We then extended the oxa-Michael addition to the polymerization of hydroxyl-functionalized acrylate monomers (7a– 10a) (Scheme 3).50 TPT or IDipp catalyzed the polymerization at room temperature to give poly(ester-ether)s with alicyclic, alkene and alkyne groups in the main chain. Among them, the polymer (10b) with Mn=2400 and Mw/Mn=3.8 was obtained in 81% yield from the alkyne-functionalized monomer (10a). The nuclear magnetic resonance analysis and methanolysis of the resulting polymer (7b) revealed the frequency of the transesterification during the polymerization. The ESI-MS and MS/MS analysis supports the fact that the NHC is covalently linked to the C terminus of the polymer chain. We thus propose the Lewis base mechanism, which is similar to the dimerization of MACR.

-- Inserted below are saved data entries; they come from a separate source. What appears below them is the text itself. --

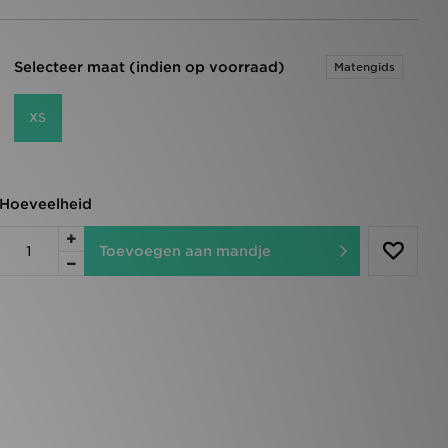
Selecteer maat (indien op voorraad)
Matengids
XS
Hoeveelheid
Toevoegen aan mandje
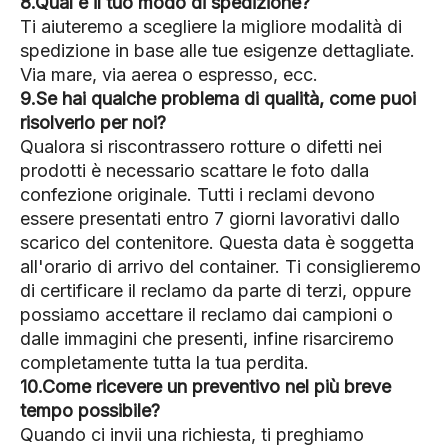
8.Qual è il tuo modo di spedizione?
Ti aiuteremo a scegliere la migliore modalità di
spedizione in base alle tue esigenze dettagliate.
Via mare, via aerea o espresso, ecc.
9.Se hai qualche problema di qualità, come puoi
risolverlo per noi?
Qualora si riscontrassero rotture o difetti nei
prodotti è necessario scattare le foto dalla
confezione originale. Tutti i reclami devono
essere presentati entro 7 giorni lavorativi dallo
scarico del contenitore. Questa data è soggetta
all'orario di arrivo del container. Ti consiglieremo
di certificare il reclamo da parte di terzi, oppure
possiamo accettare il reclamo dai campioni o
dalle immagini che presenti, infine risarciremo
completamente tutta la tua perdita.
10.Come ricevere un preventivo nel più breve
tempo possibile?
Quando ci invii una richiesta, ti preghiamo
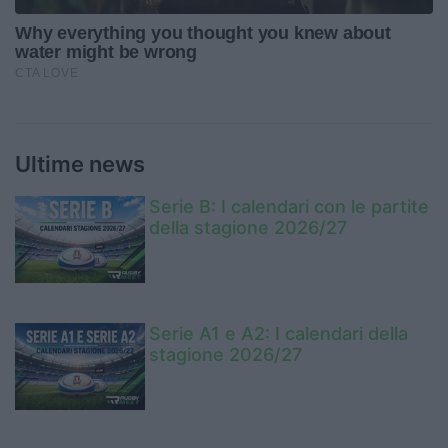
Ultime news
Serie B: I calendari con le partite
della stagione 2026/27
Serie A1 e A2: I calendari della
stagione 2026/27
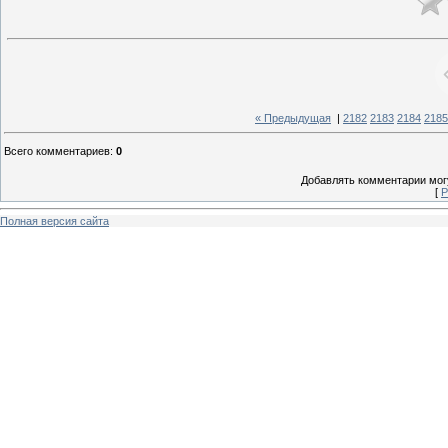
« Предыдущая
|
2182
2183
2184
2185
Всего комментариев
:
0
Добавлять комментарии могу
[
Р
Полная версия сайта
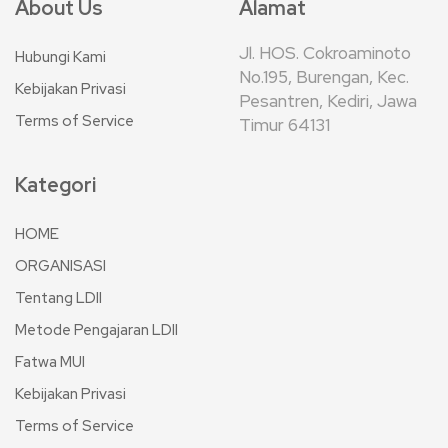
About Us
Alamat
Jl. HOS. Cokroaminoto
Hubungi Kami
No.195, Burengan, Kec.
Kebijakan Privasi
Pesantren, Kediri, Jawa
Terms of Service
Timur 64131
Kategori
HOME
ORGANISASI
Tentang LDII
Metode Pengajaran LDII
Fatwa MUI
Kebijakan Privasi
Terms of Service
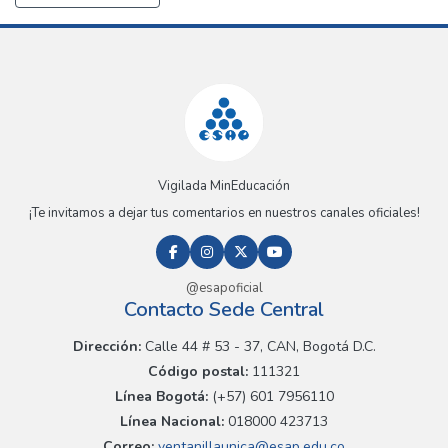
Vigilada MinEducación
¡Te invitamos a dejar tus comentarios en nuestros canales oficiales!
@esapoficial
Contacto Sede Central
Dirección:
Calle 44 # 53 - 37, CAN, Bogotá D.C.
Código postal:
111321
Línea Bogotá:
(+57) 601 7956110
Línea Nacional:
018000 423713
Correo:
ventanillaunica@esap.edu.co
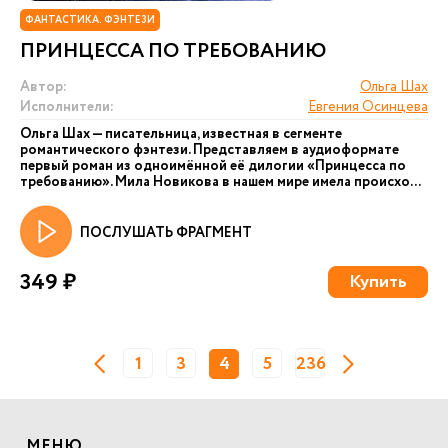
ФАНТАСТИКА. ФЭНТЕЗИ
ПРИНЦЕССА ПО ТРЕБОВАНИЮ
Автор:
Ольга Шах
Исполнители:
Евгения Осинцева
Ольга Шах — писательница, известная в сегменте
романтического фэнтези. Представляем в аудиоформате
первый роман из одноимённой её дилогии «Принцесса по
требованию». Мила Новикова в нашем мире имела происхо...
ПОСЛУШАТЬ ФРАГМЕНТ
349 ₽
Купить
1
3
4
5
236
МЕНЮ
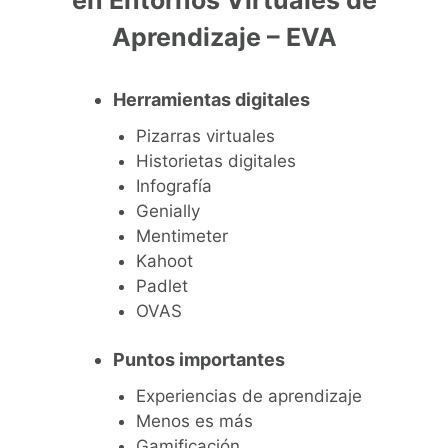
en Entornos Virtuales de
Aprendizaje – EVA
Herramientas digitales
Pizarras virtuales
Historietas digitales
Infografía
Genially
Mentimeter
Kahoot
Padlet
OVAS
Puntos importantes
Experiencias de aprendizaje
Menos es más
Gamificación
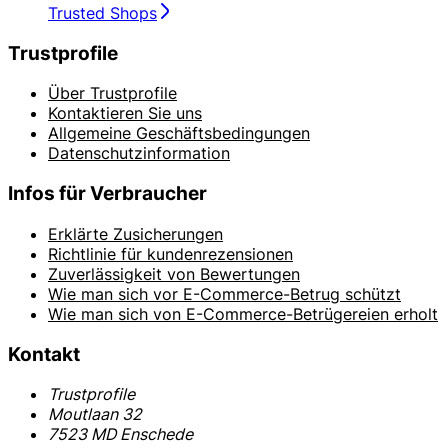
Trusted Shops
Trustprofile
Über Trustprofile
Kontaktieren Sie uns
Allgemeine Geschäftsbedingungen
Datenschutzinformation
Infos für Verbraucher
Erklärte Zusicherungen
Richtlinie für kundenrezensionen
Zuverlässigkeit von Bewertungen
Wie man sich vor E-Commerce-Betrug schützt
Wie man sich von E-Commerce-Betrügereien erholt
Kontakt
Trustprofile
Moutlaan 32
7523 MD Enschede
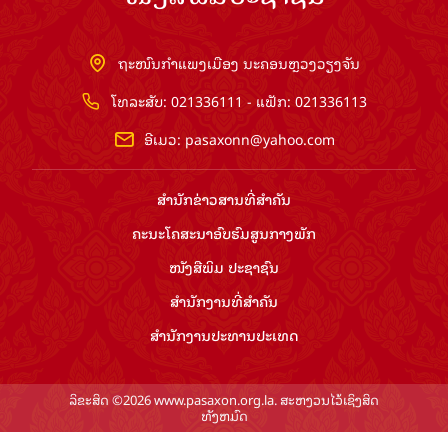
ຖະໜົນກຳແພງເມືອງ ນະຄອນຫຼວງວຽງຈັນ
ໂທລະສັບ: 021336111 - ແຟັກ: 021336113
ອີເມວ:
pasaxonn@yahoo.com
ສຳ​ນັກ​ຂ່າວ​ສານ​ທີ່​ສຳ​ຄັນ​
ຄະນະໂຄສະນາອົບຮົມ​ສູນ​ກາງ​ພັກ
ໜັງສືພິມ ປະ​ຊາ​ຊົນ
ສຳ​ນັກ​ງານ​ທີ່​ສຳ​ຄັນ
ສຳ​ນັກ​ງານ​ປະ​ທານ​ປະ​ເທດ
ລິຂະສິດ ©2026 www.pasaxon.org.la. ສະຫງວນໄວ້ເຊິງສິດ
ທັງຫມົດ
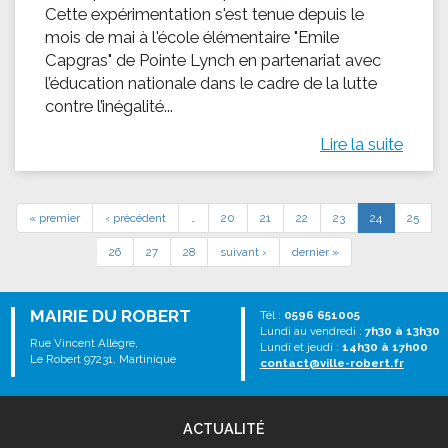
Cette expérimentation s'est tenue depuis le
mois de mai à l'école élémentaire "Emile
Capgras" de Pointe Lynch en partenariat avec
l’éducation nationale dans le cadre de la lutte
contre l’inégalité...
Lire la suite
« premier
‹ précédent
…
20
21
22
23
24
25
26
27
28
suivant ›
dernier »
MAIRIE DU ROBERT
Tél :
0596 651005
Lundi au vendredi :
7h30 à 13h30
Rue Vincent Allègre,
Lundi et jeudi :
14h30 à 17h00
Le Robert 97231, Martinique
contact@ville-robert.fr
ACTUALITÉ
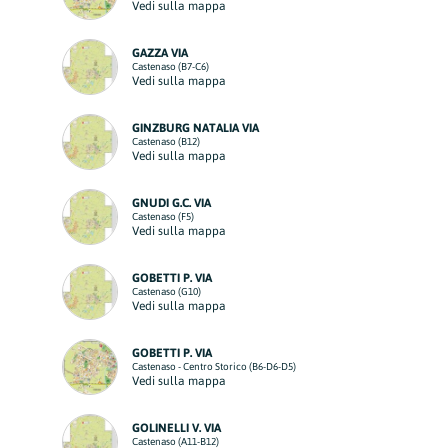
Vedi sulla mappa
GAZZA VIA
Castenaso (B7-C6)
Vedi sulla mappa
GINZBURG NATALIA VIA
Castenaso (B12)
Vedi sulla mappa
GNUDI G.C. VIA
Castenaso (F5)
Vedi sulla mappa
GOBETTI P. VIA
Castenaso (G10)
Vedi sulla mappa
GOBETTI P. VIA
Castenaso - Centro Storico (B6-D6-D5)
Vedi sulla mappa
GOLINELLI V. VIA
Castenaso (A11-B12)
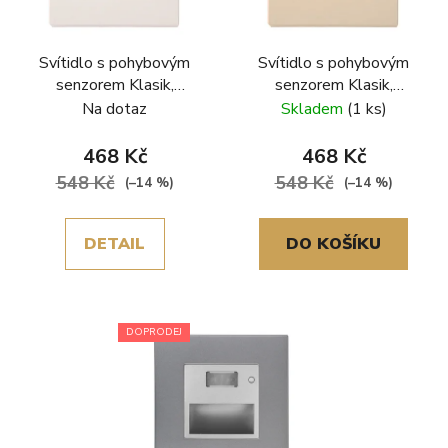
Svítidlo s pohybovým
Svítidlo s pohybovým
senzorem Klasik,
senzorem Klasik,
plastový rámeček, bílá
plastový rámeček, zlatá
Na dotaz
Skladem
(1 ks)
468 Kč
468 Kč
548 Kč
548 Kč
(–14 %)
(–14 %)
DETAIL
DO KOŠÍKU
DOPRODEJ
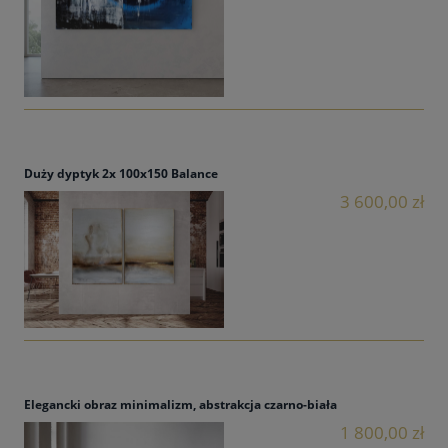
Duży dyptyk 2x 100x150 Balance
3 600,00 zł
Elegancki obraz minimalizm, abstrakcja czarno-biała
1 800,00 zł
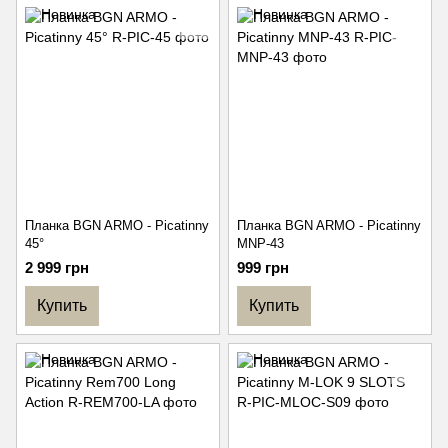
Планка BGN ARMO - Picatinny
Планка BGN ARMO - Picatinny
45°
MNP-43
2 999 грн
999 грн
Купить
Купить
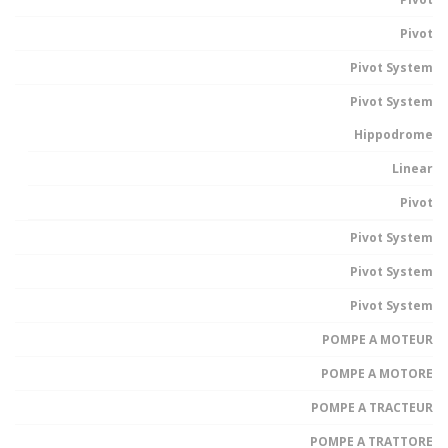
Pivot
Pivot System
Pivot System
Hippodrome
Linear
Pivot
Pivot System
Pivot System
Pivot System
POMPE A MOTEUR
POMPE A MOTORE
POMPE A TRACTEUR
POMPE A TRATTORE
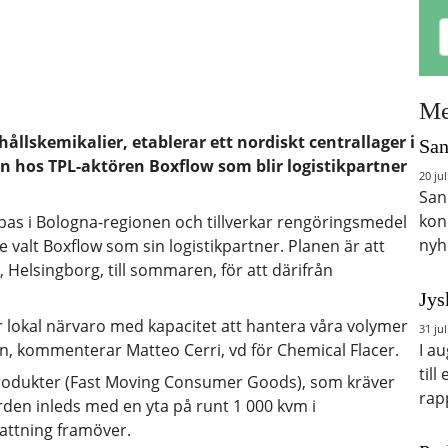
Me
hållskemikalier, etablerar ett nordiskt centrallager i
San
in hos TPL-aktören Boxflow som blir logistikpartner
20 jul
San
kon
n bas i Bologna-regionen och tillverkar rengöringsmedel
nyh
 valt Boxflow som sin logistikpartner. Planen är att
 Helsingborg, till sommaren, för att därifrån
Jys
 lokal närvaro med kapacitet att hantera våra volymer
31 jul
den, kommenterar Matteo Cerri, vd för Chemical Flacer.
I a
till
rodukter (Fast Moving Consumer Goods), som kräver
rap
orden inleds med en yta på runt 1 000 kvm i
attning framöver.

The Lewis base mechanism of the oxa-Michael addition dimerization and polymerization developed by us is in contrast to the Brønsted base mechanism reported by Scheidt and colleagues.39 We suggest that the mechanism depends on the electrophilicity of the Michael acceptors. The NHCs react with vinyl or vinylidene compounds, such as acrylates and MACR, even in the presence of alcohols, but for weak electrophilic vinylene compounds, such as β-methyl-substituted vinyl ketones, the NHCs directly activate alcohols without the nucleophilic attack on the sterically hindered β-carbons.

Summary

We have demonstrated the NHC-catalyzed dimerization, cyclotetramerization and polymerization of Michael acceptors. TPT successfully catalyzed the tail-to-tail dimerization of a wide variety of substrates, ranging from (meth)acrylates and (meth)acrylonitrile to low electrophilic VPs and an activated styrene. Compared with metal-catalyzed dimerizations, this organocatalysis is superior in terms of substrate scope and functional group tolerance and is the most general procedure to synthesize tail-to-tail dimers. Because such dimers or their derivatives can be considered as bifunctional monomers, we expect that new synthetic routes to condensation polymers, such as polyesters and polyamides, from conventional vinyl monomers will be developed. In contrast, IMes catalyzed the unprecedented cyclotetramerization of acrylates through the dimeric deoxy-Breslow intermediate to afford trisubstituted cyclopentenones. TPT, IMes and PR3 are similar nucleophiles, but they show distinct reactivity for acrylates. NHCs are effective catalysts for the oxa-Michael addition dimerization of MACR and the polymerization of hydroxyl-functionalized acrylates. It is proposed that the Michael addition of NHCs to the substrates generates zwitterionic intermediates followed by the activation of alcohols. The ESI-MS and MS/MS analyses of the intermediates are effective for determining the reaction mechanism.

scheme 1

Tail-to-tail dimerization of Michael acceptors catalyzed by TPT or TPT-MeOH. TPT, 1,3,4-triphenyl-4,5-dihydro-1H-1,2,4-triazol-5-ylidene.

scheme 2

Mechanistic difference between the transformations of acrylates catalyzed by organic bases. (1) Tail-to-tail dimerization catalyzed by TPT. (2) Cyclotetramerization catalyzed by IMes or IDipp. (3) Rauhut–Currier reaction, a head-to-tail dimerization, catalyzed by PR3. PR3, trialkyl phosphine.

scheme 3

Oxa-Michael addition polymerization of hydroxyl-functionalized acrylates catalyzed by TPT or IDipp.